**Exercise aim:**
When you return the data, keep every word exact and include none of the images.

Dataset records:
+++
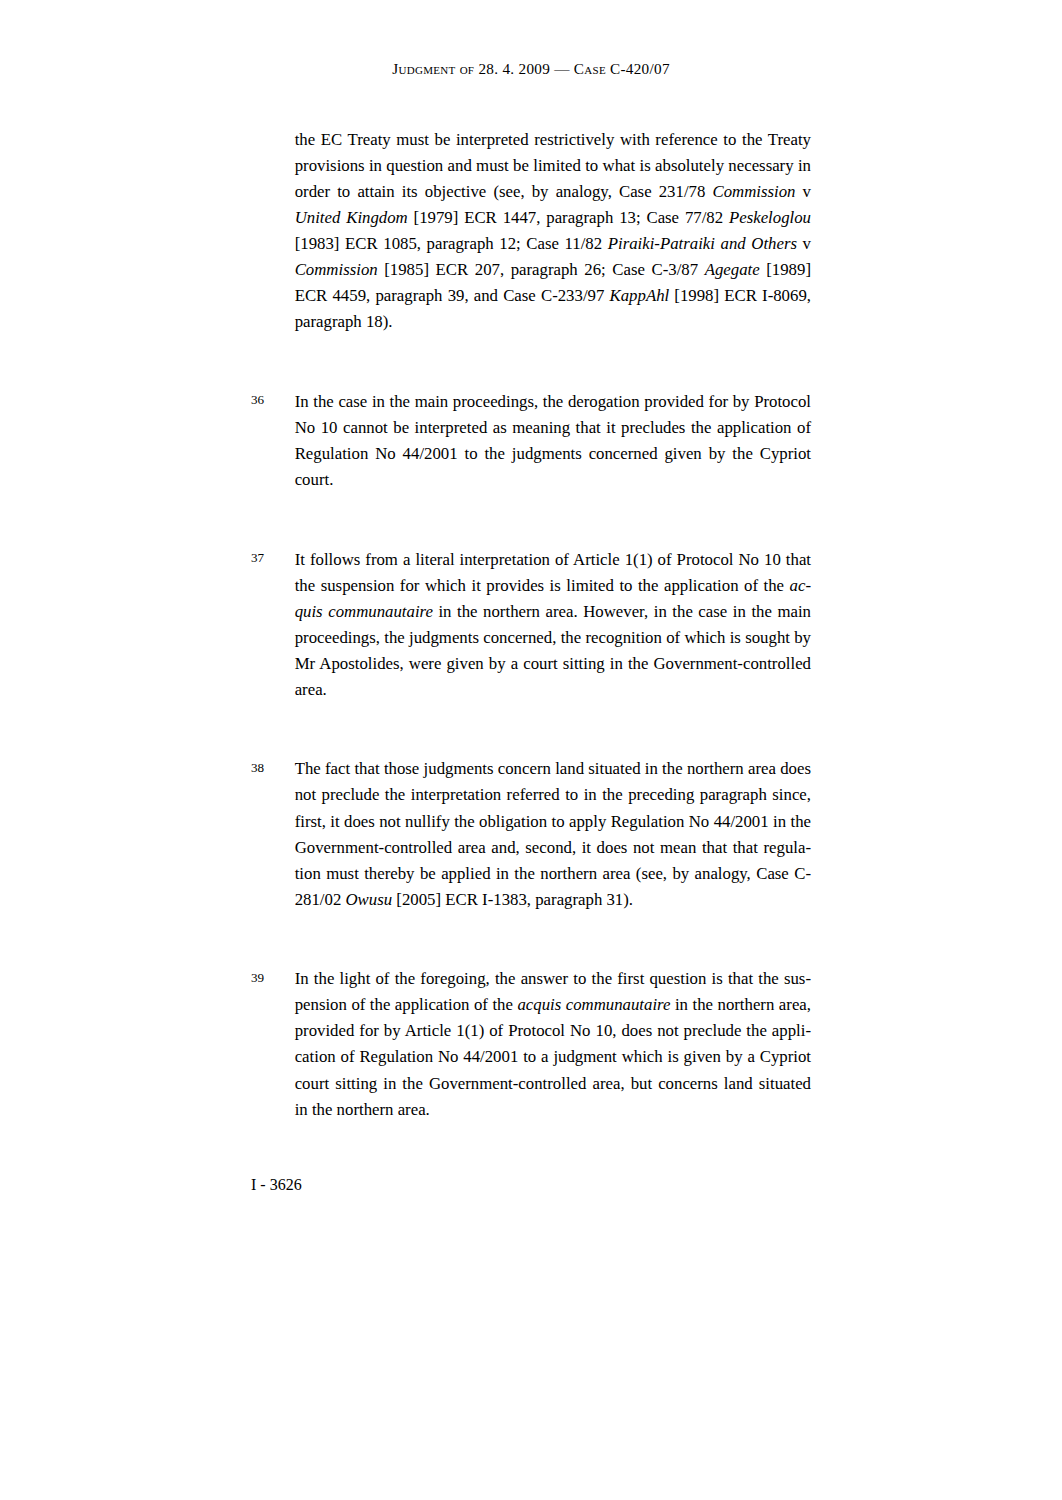Judgment of 28. 4. 2009 — Case C-420/07
the EC Treaty must be interpreted restrictively with reference to the Treaty provisions in question and must be limited to what is absolutely necessary in order to attain its objective (see, by analogy, Case 231/78 Commission v United Kingdom [1979] ECR 1447, paragraph 13; Case 77/82 Peskeloglou [1983] ECR 1085, paragraph 12; Case 11/82 Piraiki-Patraiki and Others v Commission [1985] ECR 207, paragraph 26; Case C-3/87 Agegate [1989] ECR 4459, paragraph 39, and Case C-233/97 KappAhl [1998] ECR I-8069, paragraph 18).
36 In the case in the main proceedings, the derogation provided for by Protocol No 10 cannot be interpreted as meaning that it precludes the application of Regulation No 44/2001 to the judgments concerned given by the Cypriot court.
37 It follows from a literal interpretation of Article 1(1) of Protocol No 10 that the suspension for which it provides is limited to the application of the acquis communautaire in the northern area. However, in the case in the main proceedings, the judgments concerned, the recognition of which is sought by Mr Apostolides, were given by a court sitting in the Government-controlled area.
38 The fact that those judgments concern land situated in the northern area does not preclude the interpretation referred to in the preceding paragraph since, first, it does not nullify the obligation to apply Regulation No 44/2001 in the Government-controlled area and, second, it does not mean that that regulation must thereby be applied in the northern area (see, by analogy, Case C-281/02 Owusu [2005] ECR I-1383, paragraph 31).
39 In the light of the foregoing, the answer to the first question is that the suspension of the application of the acquis communautaire in the northern area, provided for by Article 1(1) of Protocol No 10, does not preclude the application of Regulation No 44/2001 to a judgment which is given by a Cypriot court sitting in the Government-controlled area, but concerns land situated in the northern area.
I - 3626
+++
**Result of the task:**
Judgment of 28. 4. 2009 — Case C-420/07
the EC Treaty must be interpreted restrictively with reference to the Treaty provisions in question and must be limited to what is absolutely necessary in order to attain its objective (see, by analogy, Case 231/78 Commission v United Kingdom [1979] ECR 1447, paragraph 13; Case 77/82 Peskeloglou [1983] ECR 1085, paragraph 12; Case 11/82 Piraiki-Patraiki and Others v Commission [1985] ECR 207, paragraph 26; Case C-3/87 Agegate [1989] ECR 4459, paragraph 39, and Case C-233/97 KappAhl [1998] ECR I-8069, paragraph 18).
36 In the case in the main proceedings, the derogation provided for by Protocol No 10 cannot be interpreted as meaning that it precludes the application of Regulation No 44/2001 to the judgments concerned given by the Cypriot court.
37 It follows from a literal interpretation of Article 1(1) of Protocol No 10 that the suspension for which it provides is limited to the application of the acquis communautaire in the northern area. However, in the case in the main proceedings, the judgments concerned, the recognition of which is sought by Mr Apostolides, were given by a court sitting in the Government-controlled area.
38 The fact that those judgments concern land situated in the northern area does not preclude the interpretation referred to in the preceding paragraph since, first, it does not nullify the obligation to apply Regulation No 44/2001 in the Government-controlled area and, second, it does not mean that that regulation must thereby be applied in the northern area (see, by analogy, Case C-281/02 Owusu [2005] ECR I-1383, paragraph 31).
39 In the light of the foregoing, the answer to the first question is that the suspension of the application of the acquis communautaire in the northern area, provided for by Article 1(1) of Protocol No 10, does not preclude the application of Regulation No 44/2001 to a judgment which is given by a Cypriot court sitting in the Government-controlled area, but concerns land situated in the northern area.
I - 3626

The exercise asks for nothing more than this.